We're committed to maintaining a safe website where student data is appropriately protected. If you've discovered a security issue in Khan Academy, we'd love to work with you. Please let us know about it and we'll fix the issue as soon as we can.

Scope

• We're interested in technical vulnerabilities in any *.khanacademy.org website or in our official mobile apps (iOS, Google Play)

• Our computer programming section intentionally allows the execution of user-provided JavaScript, but execution is sandboxed to an iframe on a different domain (kasandbox.org); running arbitrary JS within the iframe is not considered a vulnerability unless it leads to another attack

• Parts of our website and infrastructure are open source on GitHub

• If you need a Khan Academy account (or two) to test your vulnerability, create a new one; don't use another user's account

Notes & Exclusions

• Some parts of our site are hosted by third parties on subdomains (including life and crowdin); we're less interested in these vulnerabilities unless they lead to a vulnerability in the main site

• Several of our internal services, including our mobile build server, deliberately have some public parts.

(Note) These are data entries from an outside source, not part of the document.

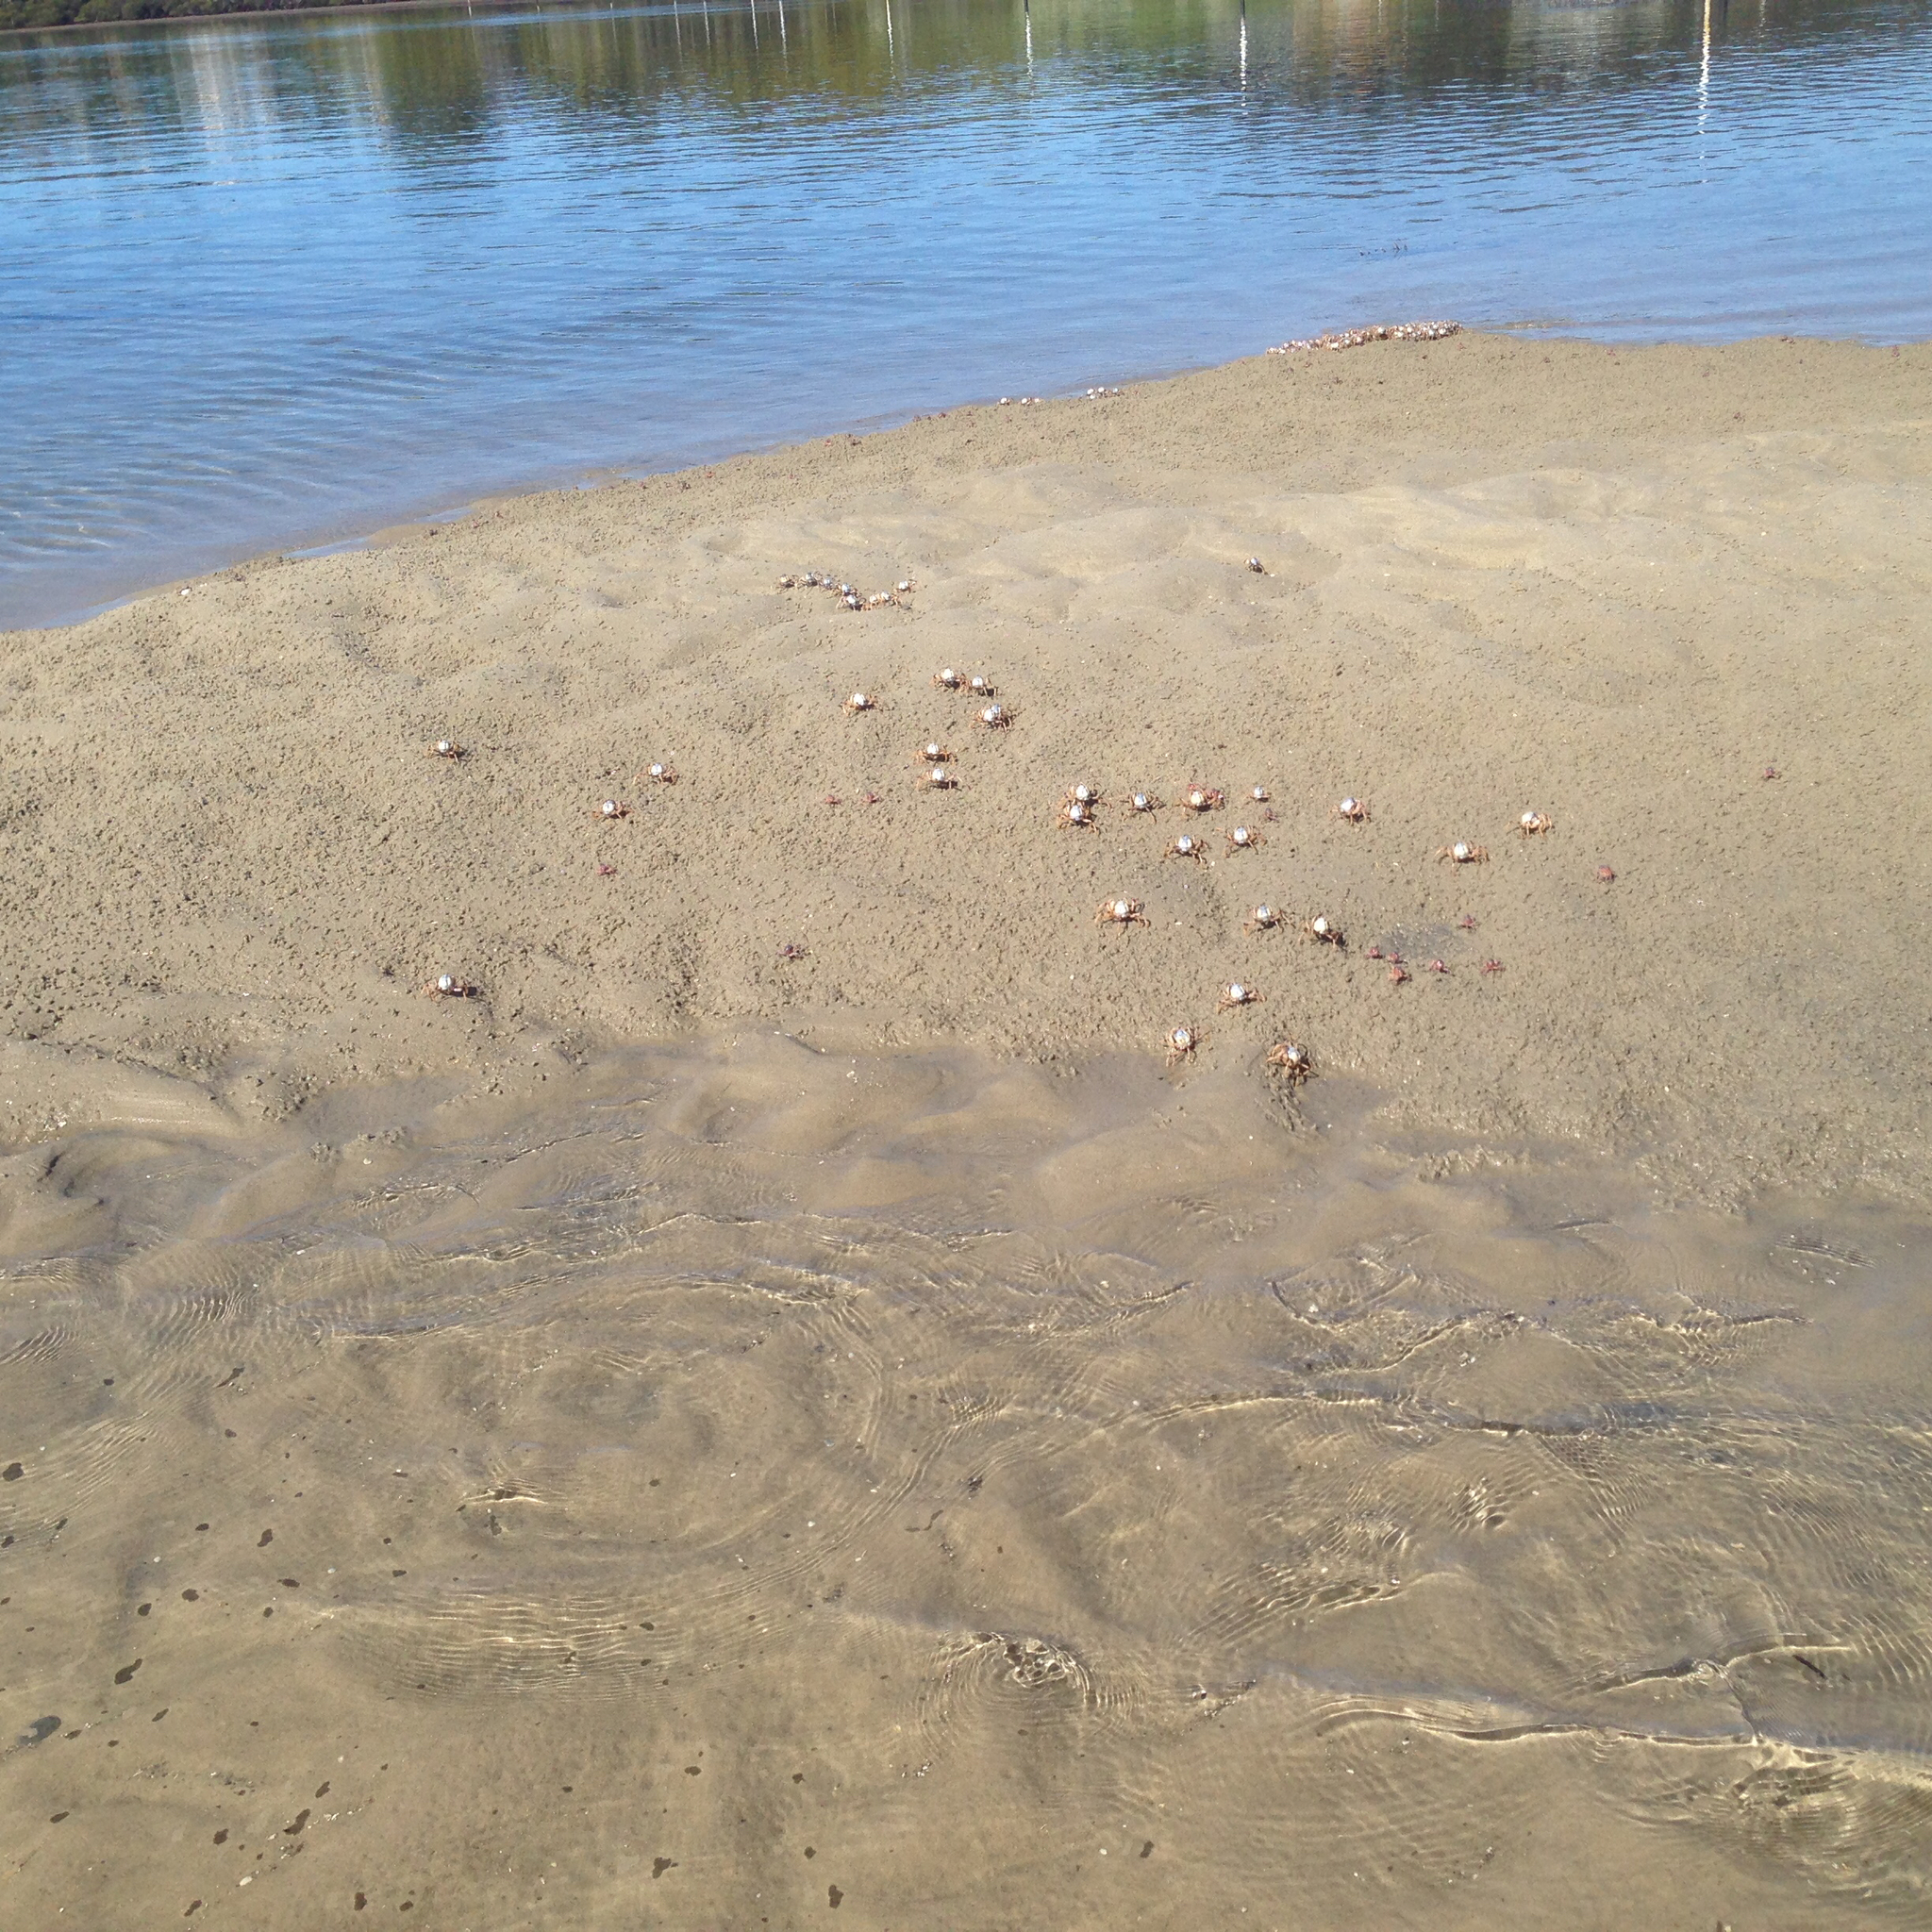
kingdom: Animalia
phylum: Arthropoda
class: Malacostraca
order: Decapoda
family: Mictyridae
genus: Mictyris
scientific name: Mictyris longicarpus
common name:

This is intentional and we don't consider it a vulnerability unless you can use it to compromise the main site.

• We generally only consider spoofing an email that appears to be sent from khanacademy.org as an issue if you can point to specific settings (e.g. SPF records) that aren't configured correctly to prevent it; other reports are generally too client-dependent and difficult to reproduce to be actionable.

• Issues that only apply to browsers we do not support are generally lower-priority although we'll still accept more serious issues.

• Our Turkish language advocates run a site at http://www.khanacademy.org.tr/ -- this site is not officially run via Khan Academy and we are unable to resolve any issues with this site directly. If you report an issue with this site, we will attempt to forward the information appropriately and mark your report as informative.

• We are not currently planning to implement DNSSEC. In particular, this won't affect the majority of our users with clients that are not using DNSSEC, see for instance: https://bugs.chromium.org/p/chromium/issues/detail?id=50874#c22

• Please note that we do expire sessions after actions you'd expect for this to happen, such as changing your password. However, it can take up to 5 minutes to propagate the expiration to every session. Rest assured that sensitive account actions are protected during this time with a re-authentication requirement. Please wait at least 5 minutes before re-testing any session expiration that you expect.

• Many of our endpoints have very lenient or absent rate-limiting. This is because Khan Academy is used in many schools that are configured to have hundreds or thousands of computers behind one IP address. That means routes such as /forgotpw have a very lenient rate limit, though it does exist. We take other steps to detect and mitigate from brute force attacks.

• https://blog.khanacademy.org/ has xmlrpc.php enabled. Because this is a known attack vector, we have several protections in place against attacks based on xmlrpc. Please do not report any vulnerability unless you can demonstrate it with a proof-of-concept. Denial-of-service reports related to xmlrpc will be closed.

To be considered a valid vulnerability, you must be able to demonstrate a way to negatively impact other users. Methods of changing your own experience - including granting yourself energy points - are not considered security issues.

Non-security-related issues can be reported to our public bug tracker, Zendesk: https://khanacademy.zendesk.com.

Thanks

We believe in recognizing the work of others. If your work helps us improve the security of our website, we'd be happy to acknowledge your work in our Hall of Fame and to make you the proud owner of a Friendly Hacker badge on Khan Academy.